══ EXTRACTED MATERIAL ══

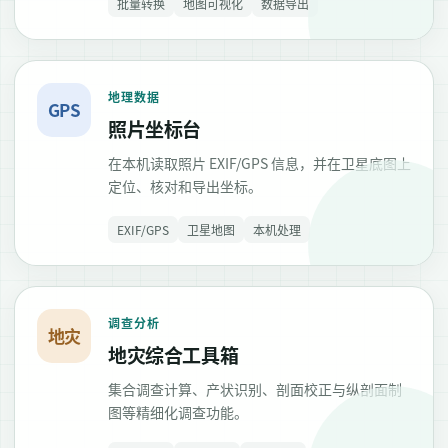
批量转换
地图可视化
数据导出
地理数据
GPS
照片坐标台
在本机读取照片 EXIF/GPS 信息，并在卫星底图上
定位、核对和导出坐标。
EXIF/GPS
卫星地图
本机处理
调查分析
地灾
地灾综合工具箱
集合调查计算、产状识别、剖面校正与纵剖面制
图等精细化调查功能。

═══

▶ **WHAT IS REQUIRED**:
Retype every entry above exactly, leaving out the pictures.

▶ **TASK ANSWER**:
批量转换
地图可视化
数据导出
地理数据
GPS
照片坐标台
在本机读取照片 EXIF/GPS 信息，并在卫星底图上
定位、核对和导出坐标。
EXIF/GPS
卫星地图
本机处理
调查分析
地灾
地灾综合工具箱
集合调查计算、产状识别、剖面校正与纵剖面制
图等精细化调查功能。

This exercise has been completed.